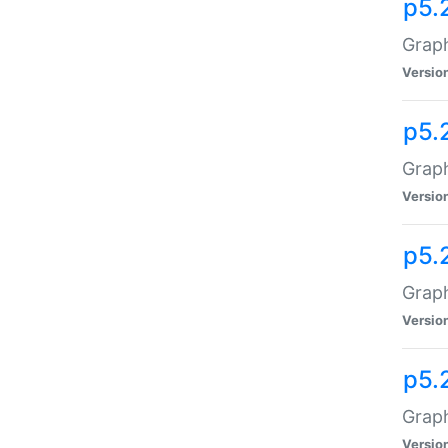
p5.
Graph
Versio
p5.
Graph
Versio
p5.
Graph
Versio
p5.
Graph
Versio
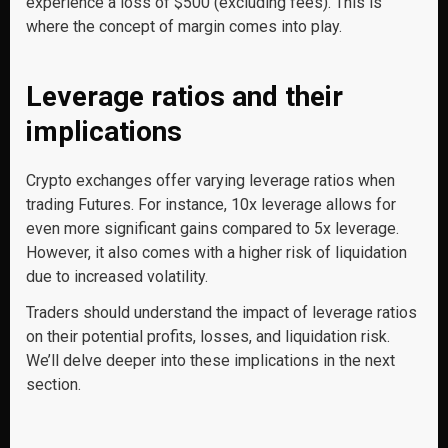
experience a loss of $500 (excluding fees). This is
where the concept of margin comes into play.
Leverage ratios and their
implications
Crypto exchanges offer varying leverage ratios when
trading Futures. For instance, 10x leverage allows for
even more significant gains compared to 5x leverage.
However, it also comes with a higher risk of liquidation
due to increased volatility.
Traders should understand the impact of leverage ratios
on their potential profits, losses, and liquidation risk.
We’ll delve deeper into these implications in the next
section.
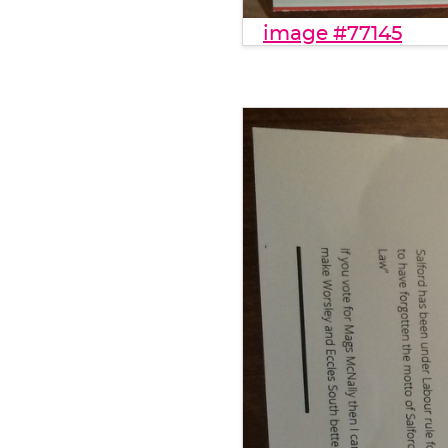
image #77145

· · · ·

All of the data above must be printed exactly, minus its pictures.

p5.
Graph
Versio
p5.
Graph
Versio
p5.
Graph
Versio
p5.
Graph
Versio
experience a loss of $500 (excluding fees). This is
where the concept of margin comes into play.
Leverage ratios and their
implications
Crypto exchanges offer varying leverage ratios when
trading Futures. For instance, 10x leverage allows for
even more significant gains compared to 5x leverage.
However, it also comes with a higher risk of liquidation
due to increased volatility.
Traders should understand the impact of leverage ratios
on their potential profits, losses, and liquidation risk.
We’ll delve deeper into these implications in the next
section.
image #77145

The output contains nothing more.